_ASSIGNMENT_
With pictures removed, print the listing exactly.
____________
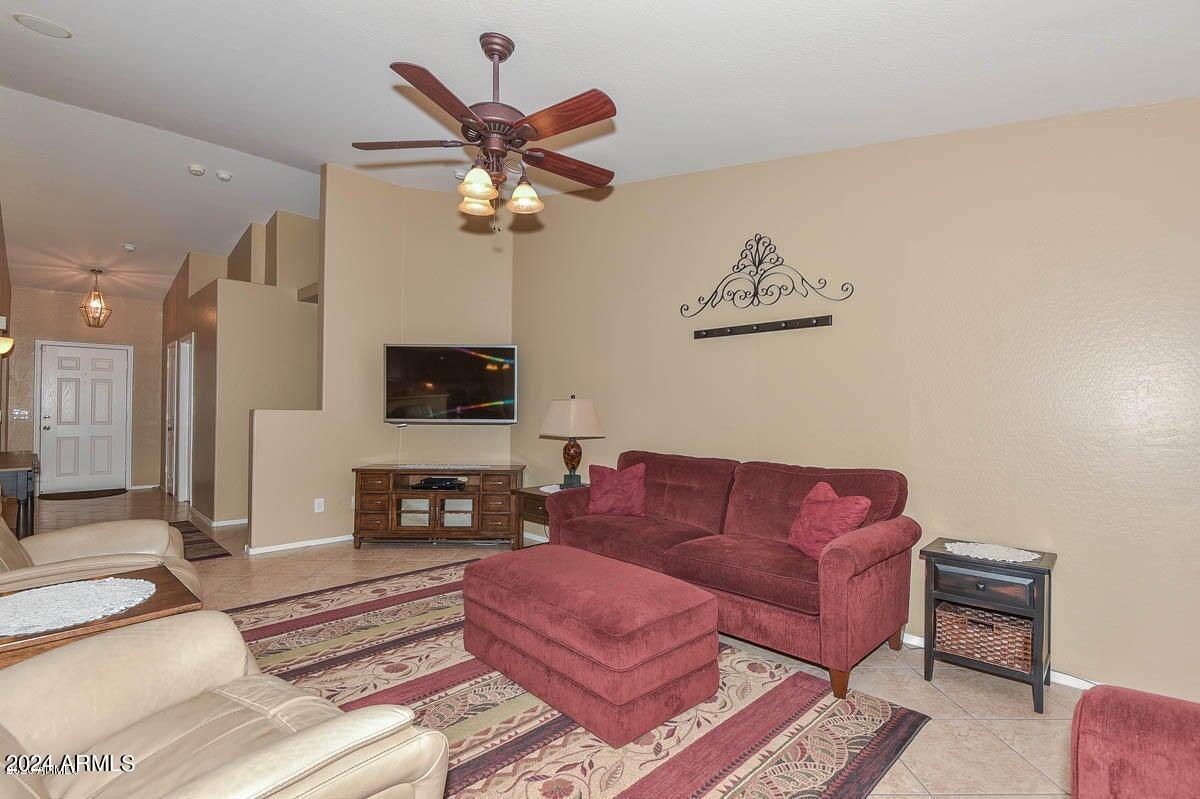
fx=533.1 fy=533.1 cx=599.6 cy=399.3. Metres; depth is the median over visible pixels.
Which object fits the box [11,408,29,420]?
light switch
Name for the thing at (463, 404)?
television
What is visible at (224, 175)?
smoke detector
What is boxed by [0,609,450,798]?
recliner
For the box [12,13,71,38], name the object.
ceiling speaker
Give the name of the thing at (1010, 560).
doily
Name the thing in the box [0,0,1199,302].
ceiling
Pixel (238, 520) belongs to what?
baseboard
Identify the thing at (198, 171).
smoke detector
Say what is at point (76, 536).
recliner
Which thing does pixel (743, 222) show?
right wall
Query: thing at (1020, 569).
side table
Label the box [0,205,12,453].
left wall
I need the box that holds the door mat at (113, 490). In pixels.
[40,487,127,500]
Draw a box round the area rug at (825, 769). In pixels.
[228,561,933,798]
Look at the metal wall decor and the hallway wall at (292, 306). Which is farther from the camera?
the hallway wall at (292, 306)
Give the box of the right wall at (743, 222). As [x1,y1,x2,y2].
[512,96,1199,701]
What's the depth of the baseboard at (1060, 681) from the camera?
2.51 m
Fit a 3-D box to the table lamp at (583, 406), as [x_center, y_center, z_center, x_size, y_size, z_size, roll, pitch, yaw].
[-0.226,0.342,4.323,0.403,0.733,0.417,1,-1,-45]
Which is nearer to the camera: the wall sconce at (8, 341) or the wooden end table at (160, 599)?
the wooden end table at (160, 599)
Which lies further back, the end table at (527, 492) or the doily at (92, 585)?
the end table at (527, 492)
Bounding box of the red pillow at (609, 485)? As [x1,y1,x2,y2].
[586,462,646,517]
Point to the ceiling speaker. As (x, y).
(55, 31)
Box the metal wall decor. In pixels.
[681,234,849,318]
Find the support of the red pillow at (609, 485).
on the sofa
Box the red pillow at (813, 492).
[787,482,870,558]
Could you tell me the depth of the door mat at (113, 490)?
7.19 m
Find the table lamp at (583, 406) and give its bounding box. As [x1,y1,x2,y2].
[539,396,603,489]
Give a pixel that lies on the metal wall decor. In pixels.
(754, 264)
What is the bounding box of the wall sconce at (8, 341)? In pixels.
[0,330,14,357]
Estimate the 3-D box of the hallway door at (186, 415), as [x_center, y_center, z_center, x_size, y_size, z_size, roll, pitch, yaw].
[-5.169,0.269,6.661,0.143,2.060,0.820,1,-1,-45]
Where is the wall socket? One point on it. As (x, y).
(320, 506)
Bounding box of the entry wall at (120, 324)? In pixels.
[3,288,163,493]
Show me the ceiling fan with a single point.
(536, 131)
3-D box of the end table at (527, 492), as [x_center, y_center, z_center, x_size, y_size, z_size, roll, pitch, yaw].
[-0.291,1.013,4.319,0.587,0.567,0.563,1,-1,-45]
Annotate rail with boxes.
[691,314,834,339]
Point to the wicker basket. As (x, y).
(978, 653)
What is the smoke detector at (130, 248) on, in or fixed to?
attached to the ceiling
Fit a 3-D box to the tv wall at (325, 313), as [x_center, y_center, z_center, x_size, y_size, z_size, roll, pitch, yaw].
[-1.888,-0.402,5.047,2.265,3.427,0.286,1,-1,-45]
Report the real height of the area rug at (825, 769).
0.012 m
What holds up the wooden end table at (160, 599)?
on the floor
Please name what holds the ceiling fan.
hanging from the ceiling
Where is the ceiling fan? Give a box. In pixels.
[349,31,618,230]
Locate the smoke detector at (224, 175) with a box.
[215,169,232,181]
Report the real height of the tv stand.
0.690 m
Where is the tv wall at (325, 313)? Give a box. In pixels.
[245,163,516,554]
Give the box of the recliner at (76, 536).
[0,507,201,600]
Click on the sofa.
(841, 583)
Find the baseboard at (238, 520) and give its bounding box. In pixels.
[186,507,249,527]
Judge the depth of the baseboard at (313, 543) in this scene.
4.61 m
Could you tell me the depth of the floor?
2.42 m
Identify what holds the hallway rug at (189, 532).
on the floor
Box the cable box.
[414,476,465,489]
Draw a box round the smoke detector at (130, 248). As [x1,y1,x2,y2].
[122,243,136,251]
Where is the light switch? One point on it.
(17, 413)
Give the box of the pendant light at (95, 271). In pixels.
[79,268,111,327]
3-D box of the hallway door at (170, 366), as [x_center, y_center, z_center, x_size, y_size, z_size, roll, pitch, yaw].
[-5.907,0.275,7.314,0.105,2.058,0.798,1,-1,-45]
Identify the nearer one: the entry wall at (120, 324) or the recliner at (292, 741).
the recliner at (292, 741)
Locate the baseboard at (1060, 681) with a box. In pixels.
[901,628,1097,690]
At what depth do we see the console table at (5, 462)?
3.68 m
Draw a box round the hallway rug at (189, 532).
[172,519,231,561]
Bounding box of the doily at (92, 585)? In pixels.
[0,576,155,637]
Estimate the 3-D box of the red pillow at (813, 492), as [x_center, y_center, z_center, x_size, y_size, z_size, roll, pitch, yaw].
[1.123,0.619,2.686,0.241,0.355,0.414,1,-1,-13]
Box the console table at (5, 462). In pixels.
[0,450,38,539]
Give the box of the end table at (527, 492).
[514,482,586,548]
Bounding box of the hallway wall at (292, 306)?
[161,208,320,533]
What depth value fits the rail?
3.40 m
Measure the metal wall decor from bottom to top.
0.524 m
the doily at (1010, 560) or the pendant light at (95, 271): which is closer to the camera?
the doily at (1010, 560)
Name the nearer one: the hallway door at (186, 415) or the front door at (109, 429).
the hallway door at (186, 415)
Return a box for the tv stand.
[350,464,522,550]
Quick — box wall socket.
[313,497,324,512]
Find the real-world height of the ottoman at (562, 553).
0.466 m
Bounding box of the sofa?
[547,450,917,703]
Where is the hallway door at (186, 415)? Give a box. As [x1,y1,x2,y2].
[174,334,194,504]
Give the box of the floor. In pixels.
[14,486,1100,798]
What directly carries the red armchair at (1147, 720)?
on the floor
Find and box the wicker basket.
[934,600,1033,672]
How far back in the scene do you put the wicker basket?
2.35 m
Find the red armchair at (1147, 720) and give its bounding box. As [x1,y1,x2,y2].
[1069,685,1199,798]
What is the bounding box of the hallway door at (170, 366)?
[165,339,177,497]
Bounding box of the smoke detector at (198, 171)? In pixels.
[187,163,205,175]
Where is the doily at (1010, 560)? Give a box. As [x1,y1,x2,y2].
[946,541,1038,563]
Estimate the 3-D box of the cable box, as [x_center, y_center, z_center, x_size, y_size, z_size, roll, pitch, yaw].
[-1.438,0.749,4.794,0.436,0.059,0.279,-1,-1,6]
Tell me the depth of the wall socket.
4.71 m
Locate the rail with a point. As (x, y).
(747, 329)
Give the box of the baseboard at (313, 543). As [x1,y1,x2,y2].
[244,533,351,555]
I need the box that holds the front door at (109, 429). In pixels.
[37,341,130,494]
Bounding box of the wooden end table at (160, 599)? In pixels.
[0,566,201,669]
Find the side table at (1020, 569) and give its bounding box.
[919,538,1056,712]
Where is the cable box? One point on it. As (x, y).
(433, 481)
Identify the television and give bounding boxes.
[382,344,517,423]
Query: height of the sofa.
0.909 m
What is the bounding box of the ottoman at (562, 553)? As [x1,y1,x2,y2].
[460,543,719,746]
____________
_REPLY TO THE EXERCISE_
fx=533.1 fy=533.1 cx=599.6 cy=399.3. Metres; depth is the median over visible pixels.
Which object fits the box [11,408,29,420]?
light switch
Name for the thing at (463, 404)?
television
What is visible at (224, 175)?
smoke detector
What is boxed by [0,609,450,798]?
recliner
For the box [12,13,71,38], name the object.
ceiling speaker
Give the name of the thing at (1010, 560).
doily
Name the thing in the box [0,0,1199,302].
ceiling
Pixel (238, 520) belongs to what?
baseboard
Identify the thing at (198, 171).
smoke detector
Say what is at point (76, 536).
recliner
Which thing does pixel (743, 222) show?
right wall
Query: thing at (1020, 569).
side table
Label the box [0,205,12,453].
left wall
I need the box that holds the door mat at (113, 490). In pixels.
[40,487,127,500]
Draw a box round the area rug at (825, 769). In pixels.
[228,561,933,798]
Look at the metal wall decor and the hallway wall at (292, 306). Which is farther from the camera?
the hallway wall at (292, 306)
Give the box of the right wall at (743, 222). As [x1,y1,x2,y2].
[512,96,1199,701]
What's the depth of the baseboard at (1060, 681) from the camera?
2.51 m
Fit a 3-D box to the table lamp at (583, 406), as [x_center, y_center, z_center, x_size, y_size, z_size, roll, pitch, yaw].
[-0.226,0.342,4.323,0.403,0.733,0.417,1,-1,-45]
Which is nearer to the camera: the wall sconce at (8, 341) or the wooden end table at (160, 599)?
the wooden end table at (160, 599)
Which lies further back, the end table at (527, 492) or the doily at (92, 585)?
the end table at (527, 492)
Bounding box of the red pillow at (609, 485)? As [x1,y1,x2,y2].
[586,462,646,517]
Point to the ceiling speaker. As (x, y).
(55, 31)
Box the metal wall decor. In pixels.
[681,234,849,318]
Find the support of the red pillow at (609, 485).
on the sofa
Box the red pillow at (813, 492).
[787,482,870,558]
Could you tell me the depth of the door mat at (113, 490)?
7.19 m
Find the table lamp at (583, 406) and give its bounding box. As [x1,y1,x2,y2].
[539,396,603,489]
Give a pixel that lies on the metal wall decor. In pixels.
(754, 264)
What is the bounding box of the wall sconce at (8, 341)? In pixels.
[0,330,14,357]
Estimate the 3-D box of the hallway door at (186, 415), as [x_center, y_center, z_center, x_size, y_size, z_size, roll, pitch, yaw].
[-5.169,0.269,6.661,0.143,2.060,0.820,1,-1,-45]
Where is the wall socket? One point on it. As (x, y).
(320, 506)
Bounding box of the entry wall at (120, 324)? In pixels.
[3,288,163,493]
Show me the ceiling fan with a single point.
(536, 131)
3-D box of the end table at (527, 492), as [x_center, y_center, z_center, x_size, y_size, z_size, roll, pitch, yaw].
[-0.291,1.013,4.319,0.587,0.567,0.563,1,-1,-45]
Annotate rail with boxes.
[691,314,834,339]
Point to the wicker basket. As (x, y).
(978, 653)
What is the smoke detector at (130, 248) on, in or fixed to?
attached to the ceiling
Fit a 3-D box to the tv wall at (325, 313), as [x_center, y_center, z_center, x_size, y_size, z_size, roll, pitch, yaw].
[-1.888,-0.402,5.047,2.265,3.427,0.286,1,-1,-45]
Report the real height of the area rug at (825, 769).
0.012 m
What holds up the wooden end table at (160, 599)?
on the floor
Please name what holds the ceiling fan.
hanging from the ceiling
Where is the ceiling fan? Give a box. In pixels.
[349,31,618,230]
Locate the smoke detector at (224, 175) with a box.
[215,169,232,181]
Report the real height of the tv stand.
0.690 m
Where is the tv wall at (325, 313)? Give a box. In pixels.
[245,163,516,554]
Give the box of the recliner at (76, 536).
[0,507,201,600]
Click on the sofa.
(841, 583)
Find the baseboard at (238, 520) and give its bounding box. In pixels.
[186,507,249,527]
Judge the depth of the baseboard at (313, 543) in this scene.
4.61 m
Could you tell me the depth of the floor?
2.42 m
Identify what holds the hallway rug at (189, 532).
on the floor
Box the cable box.
[414,476,465,489]
Draw a box round the smoke detector at (130, 248). As [x1,y1,x2,y2].
[122,243,136,251]
Where is the light switch? One point on it.
(17, 413)
Give the box of the pendant light at (95, 271). In pixels.
[79,268,111,327]
3-D box of the hallway door at (170, 366), as [x_center, y_center, z_center, x_size, y_size, z_size, roll, pitch, yaw].
[-5.907,0.275,7.314,0.105,2.058,0.798,1,-1,-45]
Identify the nearer one: the entry wall at (120, 324) or the recliner at (292, 741).
the recliner at (292, 741)
Locate the baseboard at (1060, 681) with a box. In pixels.
[901,628,1097,690]
At what depth do we see the console table at (5, 462)?
3.68 m
Draw a box round the hallway rug at (189, 532).
[172,519,231,561]
Bounding box of the doily at (92, 585)? In pixels.
[0,576,155,637]
Estimate the 3-D box of the red pillow at (813, 492), as [x_center, y_center, z_center, x_size, y_size, z_size, roll, pitch, yaw].
[1.123,0.619,2.686,0.241,0.355,0.414,1,-1,-13]
Box the console table at (5, 462). In pixels.
[0,450,38,539]
Give the box of the end table at (527, 492).
[514,482,586,548]
Bounding box of the hallway wall at (292, 306)?
[161,208,320,533]
What depth value fits the rail?
3.40 m
Measure the metal wall decor from bottom to top.
0.524 m
the doily at (1010, 560) or the pendant light at (95, 271): which is closer to the camera?
the doily at (1010, 560)
Name the nearer one: the hallway door at (186, 415) or the front door at (109, 429).
the hallway door at (186, 415)
Return a box for the tv stand.
[350,464,522,550]
Quick — box wall socket.
[313,497,324,512]
Find the real-world height of the ottoman at (562, 553).
0.466 m
Bounding box of the sofa?
[547,450,917,703]
Where is the hallway door at (186, 415)? Give a box. As [x1,y1,x2,y2].
[174,334,194,504]
Give the box of the floor. In pixels.
[14,486,1100,798]
What directly carries the red armchair at (1147, 720)?
on the floor
Find and box the wicker basket.
[934,600,1033,672]
How far back in the scene do you put the wicker basket?
2.35 m
Find the red armchair at (1147, 720) and give its bounding box. As [x1,y1,x2,y2].
[1069,685,1199,798]
What is the bounding box of the hallway door at (170, 366)?
[165,339,177,497]
Bounding box of the smoke detector at (198, 171)? In pixels.
[187,163,205,175]
Where is the doily at (1010, 560)? Give a box. As [x1,y1,x2,y2].
[946,541,1038,563]
Estimate the 3-D box of the cable box, as [x_center, y_center, z_center, x_size, y_size, z_size, roll, pitch, yaw].
[-1.438,0.749,4.794,0.436,0.059,0.279,-1,-1,6]
Tell me the depth of the wall socket.
4.71 m
Locate the rail with a point. As (x, y).
(747, 329)
Give the box of the baseboard at (313, 543). As [x1,y1,x2,y2].
[244,533,351,555]
I need the box that holds the front door at (109, 429). In pixels.
[37,341,130,494]
Bounding box of the wooden end table at (160, 599)? In pixels.
[0,566,201,669]
Find the side table at (1020, 569) and give its bounding box.
[919,538,1056,712]
Where is the cable box? One point on it. As (x, y).
(433, 481)
Identify the television and give bounding boxes.
[382,344,517,423]
Query: height of the sofa.
0.909 m
What is the bounding box of the ottoman at (562, 553)? As [x1,y1,x2,y2].
[460,543,719,746]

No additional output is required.